O coletivo também promove oficinas de mecânica e de pedal, que além do aprendizado prático estimulam o desenvolvimento da autonomia, da construção coletiva e provocam questões de identidade e subjetividade das pessoas que participam.
Como exemplo, Jô cita um grupo de pedal formado por incentivo das ações do coletivo, após uma oficina que realizaram na Casa Anastácia, um Centro de Defesa e Convivência da Mulher que atende mulheres vítimas de violência doméstica.
Participar de discussões acadêmicas é mais uma das movimentações da iniciativa. “Entrar dentro das estruturas de educação para decolonizar esse assunto [da mobilidade urbana], porque ele é bem colonizado”. Classe, raça e gênero são temas presentes quando se trata da viabilidade do uso de bicicletas e o Pedal na Quebrada também desenvolve suas atividades a partir dessas abordagens ao abrir espaço para rodas de conversas antes das oficinas práticas.
Políticas públicas
A regulamentação do uso das bicicletas e dos demais veículos, como bicicletas elétricas, ciclomotores, entre outros, para que eles utilizem as vias ao invés das calçadas, por exemplo, é apontada por Jô como uma forma para evitar acidentes.
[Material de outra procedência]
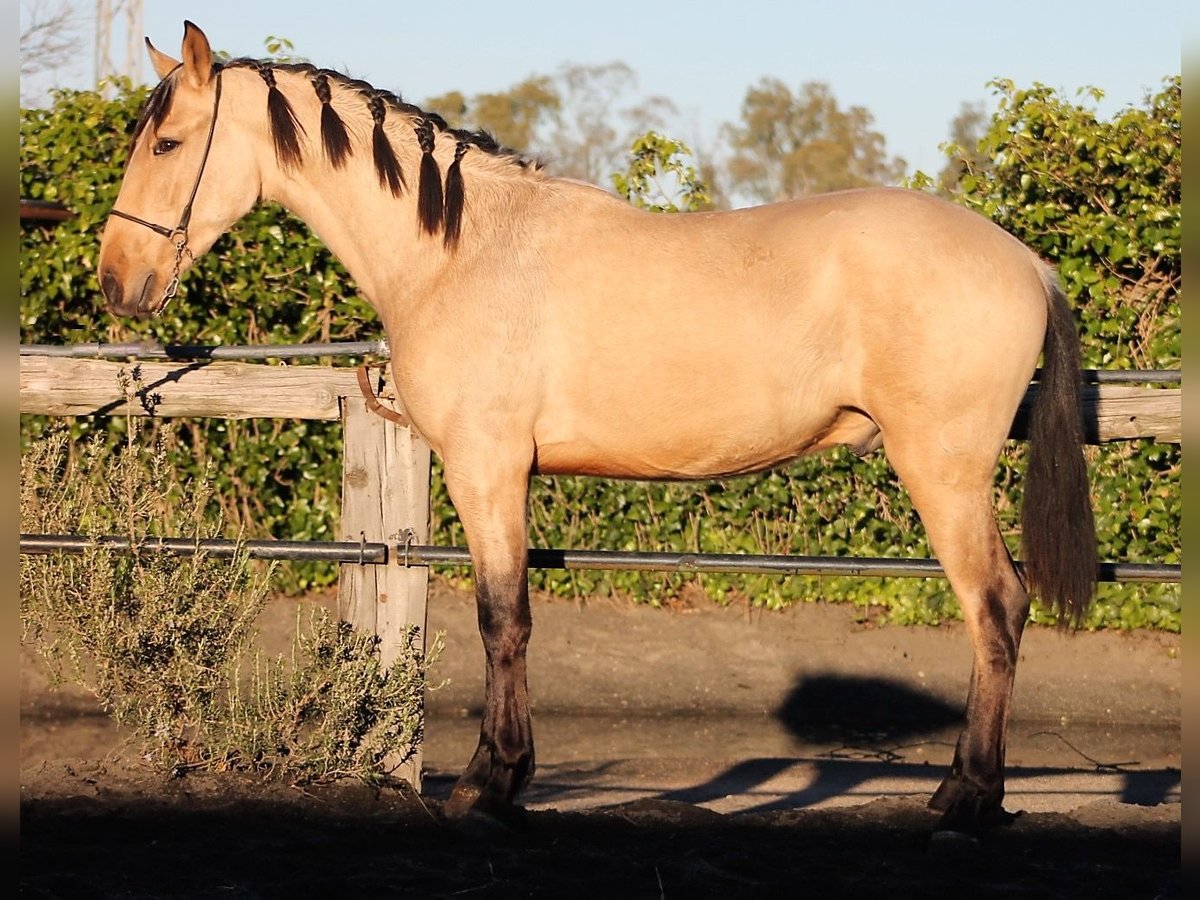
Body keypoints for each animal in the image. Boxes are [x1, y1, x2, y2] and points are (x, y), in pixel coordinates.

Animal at [100, 21, 1099, 840]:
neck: (462, 251)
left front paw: (490, 785)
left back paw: (966, 799)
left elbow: (502, 619)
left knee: (996, 608)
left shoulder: (487, 468)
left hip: (944, 473)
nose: (116, 282)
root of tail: (1025, 261)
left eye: (168, 142)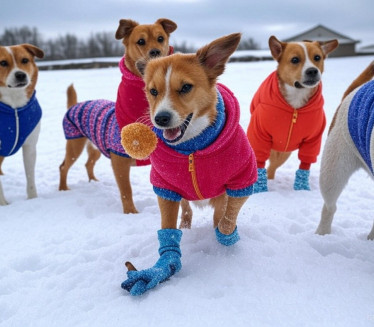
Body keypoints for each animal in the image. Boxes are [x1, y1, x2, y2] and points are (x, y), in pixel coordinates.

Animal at [0, 44, 44, 205]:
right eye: (3, 63)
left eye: (24, 60)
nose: (20, 75)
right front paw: (3, 204)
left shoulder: (30, 145)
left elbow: (30, 176)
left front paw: (33, 199)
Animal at [58, 18, 178, 214]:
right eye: (141, 41)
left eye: (161, 38)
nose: (156, 52)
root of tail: (74, 105)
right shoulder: (119, 161)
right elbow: (126, 190)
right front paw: (130, 213)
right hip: (75, 144)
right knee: (63, 167)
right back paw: (63, 189)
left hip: (95, 147)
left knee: (88, 163)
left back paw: (93, 181)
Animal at [121, 33, 258, 298]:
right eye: (153, 91)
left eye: (185, 87)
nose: (161, 118)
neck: (193, 147)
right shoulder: (165, 187)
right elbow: (167, 230)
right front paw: (164, 264)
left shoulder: (243, 179)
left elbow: (227, 220)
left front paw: (226, 238)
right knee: (186, 211)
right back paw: (186, 226)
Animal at [247, 36, 338, 193]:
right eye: (295, 60)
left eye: (317, 57)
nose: (312, 71)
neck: (296, 99)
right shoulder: (259, 136)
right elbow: (259, 161)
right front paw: (260, 190)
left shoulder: (313, 140)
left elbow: (305, 163)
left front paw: (302, 188)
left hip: (284, 152)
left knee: (272, 167)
“A gente está lutando por mais espaço dentro das vias, da ‘carrocracia’ e para isso a gente tem que ganhar mais espaço também para o pedestre”.
Jô Pereira, Presidenta da União de Ciclistas do Brasil, integrante da Associação de Ciclistas Urbanos de São Paulo e cofundadora do coletivo Pedal na Quebrada.
Segundo o Código de Trânsito Brasileiro, a bicicleta é considerada um veículo de propulsão humana, e por isso pode ser usada na via, tendo direitos e deveres resguardados pela lei.
Jô afirma que a diminuição da velocidade dos veículos motorizados é uma das providências a serem tomadas para viabilizar não só a locomoção com bicicleta nas cidades, mas para diminuir os sinistros com veículos de modo geral. Ampliar a malha cicloviária na cidade, tendo como foco as periferias, também é uma das prioridades reivindicadas.
“Pensar a cidade e as políticas públicas também nessa visibilidade de como respeitar a pluralidade das pessoas estarem nos mesmos espaços com seus direitos garantidos. [Precisamos] de olhares [na] construção política para periferias e falar: ‘Opa, precisamos aumentar a malha cicloviária nas periferias’. Tem aumentado? Tem. Com tanta pressão tem funcionado, mas ainda está muito lento”, coloca a cofundadora do Pedal na Quebrada.
As necessidades para viabilizar a locomoção com bicicleta nas periferias ainda são muitas, e Jô coloca que a organização em coletivos para elaborar projetos políticos tem sido a estratégia adotada para alcançar melhorias.
“Quem mais pedala é a periferia, isso é muito bom e positivo, só que a gente precisa de segurança para todo mundo [com] qualidade, não é só pintar [uma faixa]”, compartilha Jô, que também afirma sobre a facilidade do uso de bicicletas em bairros centralizados ocorrer por conta do investimento destinado para esses locais.
A educadora coloca que as discussões sobre políticas públicas de mobilidade urbana precisam acontecer também nas periferias para que moradores desses territórios possam ter a possibilidade de participar.
“[Precisamos de] mais de nós falando, não pode ter tão poucas representações assim, porque somos muitos, tem que ampliar mais essa discussão, porque não é uma discussão só da bicicleta, é uma discussão da cidade”, menciona Jô, que ressalta sobre o voto nas eleições interferir diretamente nesse planejamento urbano.